Article | Blog | Azadi Ka Amrit Mahotsav, Ministry of Culture, Government of India


Consumer Rights in India

By : Consumer Rights in India

March 15, 2022

“Consumer’s Right”, by definition, is the right of a consumer to have adequate information regarding the quality, quantity, potency, purity, price, and standard of the commodity they are using and that they are protected against any malpractices as a consumer. The following are the fundamental consumer rights of an individual in India:

  • Right to Safety: The consumer has the right to ensure the quality of the product available in the market in order to safeguard their long-term interests. The quality marks for products in India are Indian Standards Institution (ISI) (for industrial, electrical products), AGMARK (or Agriculture Mark for agricultural products), FPO mark (for processed fruit items), etc.
  • Right to be Informed: The consumer can insist on acquiring all the necessary details regarding the products and protect themselves from malpractices.
  • Right to Choose: It is the right of a consumer to have accessibility to a variety of products available in the market at fair prices.
  • Right to be Heard: The consumer’s interest will be given proper consideration and they will be provided with the appropriate forum to do so.
  • Right to Seek Redressal: The consumer has the right to claim for redressal in case of exploitation and demand for a fair settlement.
  • Right to Consumer Education: It is also the responsibility of the consumer to be aware of their rights and hence the right to consumer education means the right to acquire relevant skills and knowledge as required to be an informed consumer.

Legislations for protection of consumer rights

The Consumer Protection Act (CPA) was introduced in 1986 to protect the interests of consumers in India. The purpose of CPA was to solve customer disputes and to help establish Consumer Councils and other authorities for the settlement of these disputes.

Consumer Protection Act, 1986

Globally, there was significant progress and expansion in the consumer goods industry by the 1980s. This attracted a variety of consumer goods to the market but also affected consumer sovereignty due to asymmetric information and control held by traders and manufacturers. There was limited oversight over their advertisements over television, newspaper, or magazines. However, the services provided by these manufacturers were not up to the mark. Consumer items were manufactured by a variety of firms which was adding up to the tally of adulterated and sub-standard articles in the Indian market.

In order to counter these issues, the Government has been introducing a series of provisions for providing protection to consumers such as the Indian Contract Act 1872, Sale of Goods Act 1930, Standards of Weight and Measures Act 1976, etc.

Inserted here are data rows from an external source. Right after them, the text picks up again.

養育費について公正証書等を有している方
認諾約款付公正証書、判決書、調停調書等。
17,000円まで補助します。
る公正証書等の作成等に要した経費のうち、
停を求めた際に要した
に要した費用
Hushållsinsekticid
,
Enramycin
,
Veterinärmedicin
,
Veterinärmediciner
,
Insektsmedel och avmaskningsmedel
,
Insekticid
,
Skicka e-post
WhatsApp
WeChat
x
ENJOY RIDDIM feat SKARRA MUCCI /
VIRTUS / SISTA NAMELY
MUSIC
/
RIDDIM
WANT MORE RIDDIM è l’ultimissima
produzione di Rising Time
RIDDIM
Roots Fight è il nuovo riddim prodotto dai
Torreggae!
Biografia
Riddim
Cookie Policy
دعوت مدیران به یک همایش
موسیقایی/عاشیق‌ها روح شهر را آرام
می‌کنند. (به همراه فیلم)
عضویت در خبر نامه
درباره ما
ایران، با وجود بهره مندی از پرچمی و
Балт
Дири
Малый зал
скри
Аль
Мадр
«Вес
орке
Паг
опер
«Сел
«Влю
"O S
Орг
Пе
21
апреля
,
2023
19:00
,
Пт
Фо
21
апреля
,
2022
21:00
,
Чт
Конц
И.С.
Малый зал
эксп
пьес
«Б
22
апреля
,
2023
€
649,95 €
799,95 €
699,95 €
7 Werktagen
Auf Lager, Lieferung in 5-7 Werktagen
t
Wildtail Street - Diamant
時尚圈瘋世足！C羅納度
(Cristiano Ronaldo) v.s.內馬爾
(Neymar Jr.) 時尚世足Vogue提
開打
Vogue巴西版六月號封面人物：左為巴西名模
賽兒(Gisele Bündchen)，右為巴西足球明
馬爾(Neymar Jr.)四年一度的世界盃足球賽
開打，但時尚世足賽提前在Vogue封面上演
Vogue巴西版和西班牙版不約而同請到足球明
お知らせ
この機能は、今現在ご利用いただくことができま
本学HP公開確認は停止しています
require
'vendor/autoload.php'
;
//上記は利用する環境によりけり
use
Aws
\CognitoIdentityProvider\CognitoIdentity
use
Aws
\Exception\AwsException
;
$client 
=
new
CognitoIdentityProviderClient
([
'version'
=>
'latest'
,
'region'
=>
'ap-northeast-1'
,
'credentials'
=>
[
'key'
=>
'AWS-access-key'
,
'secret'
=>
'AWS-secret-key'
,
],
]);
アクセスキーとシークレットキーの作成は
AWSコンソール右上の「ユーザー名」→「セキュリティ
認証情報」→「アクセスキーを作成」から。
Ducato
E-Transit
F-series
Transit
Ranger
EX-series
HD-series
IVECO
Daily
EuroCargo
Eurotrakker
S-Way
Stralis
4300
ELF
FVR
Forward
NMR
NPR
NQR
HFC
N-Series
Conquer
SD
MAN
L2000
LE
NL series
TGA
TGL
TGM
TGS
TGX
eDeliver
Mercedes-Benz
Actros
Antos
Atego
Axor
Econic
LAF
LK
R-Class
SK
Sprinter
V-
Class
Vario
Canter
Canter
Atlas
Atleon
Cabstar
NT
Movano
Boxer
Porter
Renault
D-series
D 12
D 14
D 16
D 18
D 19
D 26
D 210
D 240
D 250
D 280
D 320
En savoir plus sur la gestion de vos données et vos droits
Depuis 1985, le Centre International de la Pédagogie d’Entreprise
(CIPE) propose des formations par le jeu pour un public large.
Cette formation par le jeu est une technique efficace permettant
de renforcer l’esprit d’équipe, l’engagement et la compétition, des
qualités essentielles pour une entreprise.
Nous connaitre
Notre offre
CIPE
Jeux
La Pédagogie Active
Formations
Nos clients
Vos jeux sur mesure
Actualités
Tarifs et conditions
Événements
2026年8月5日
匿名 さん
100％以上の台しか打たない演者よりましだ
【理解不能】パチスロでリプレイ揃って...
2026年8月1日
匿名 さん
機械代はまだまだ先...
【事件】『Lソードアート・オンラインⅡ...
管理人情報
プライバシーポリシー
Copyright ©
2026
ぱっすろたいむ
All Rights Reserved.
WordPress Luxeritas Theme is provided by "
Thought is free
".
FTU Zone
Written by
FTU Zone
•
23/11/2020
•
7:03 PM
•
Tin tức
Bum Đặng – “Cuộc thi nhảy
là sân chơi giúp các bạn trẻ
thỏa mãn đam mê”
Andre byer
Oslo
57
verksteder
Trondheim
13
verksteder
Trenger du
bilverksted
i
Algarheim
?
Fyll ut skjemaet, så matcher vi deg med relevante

These measures provided some relief to the consumer but there was scope for further reform to address adulterated and sub-standard goods. This is what the Consumer Protection Act of 1986 sought to resolve. While it was successful in addressing critical issues, it still had some drawbacks as well:

  • Lack of provisions related to online transactions or teleshopping
  • Many varieties of deceptive or unfair practices were not added in this Act
  • Lack of provision related to product liability
  • Lack of provisions related to unfair contracts
  • Lack of provisions for e-commerce websites
  • No provision for an Alternative Dispute Redressal Mechanism

Consumer Protection Act, 2019

The Consumer Protection Act of 2019 was an improvement over the 1986 version of the same.  Some key improvements that were introduced were:

  • Streamlining all methods of exchanges related to merchandise purchase and enterprise transactions
  • The 1986 version of the Consumer Rights Act only had six types of unfair/deceptive trade practices. Three new practices were added in this section in the Consumer Protection Act of 2019.
  • The concept of product liability was also introduced
  • The provision of ‘Unfair Contract’ was also introduced—defined as a contract that can cause a change in the rights of a consumer
  • New provision for direct selling and e-commerce, which also elaborates basic consumer rights
  • Mandates that mediation cells should be attached to State, District and National level commissions
  • Creation of the Central Consumer Protection Authority to promote, protect and enforce the rights of consumers

How is the Consumer Protection Act 2019 making a difference?

The new Consumer Protection Bill 2019, with its pillars of transparency and accountability, has been regarded as a major step in the consumer empowerment landscape.

Apart from strengthening consumer protection efforts, it has enabled the consumers to make logical and informed decisions before availing of any services or purchasing anything.

Strict regulations along with the provision of penalties and punishments would act as a shield for the consumers against manipulative tactics. It has been introduced to provide major benefits to the consumers and to streamline the entire consumer complaint mechanism.

Further, in order to streamline the complaint filing process, the Department of Consumer Affairs has introduced the initiative of ‘eDaakhil’ on the occasion of World Consumer Rights Day 2022, where consumers can easily register their complaints through an online platform.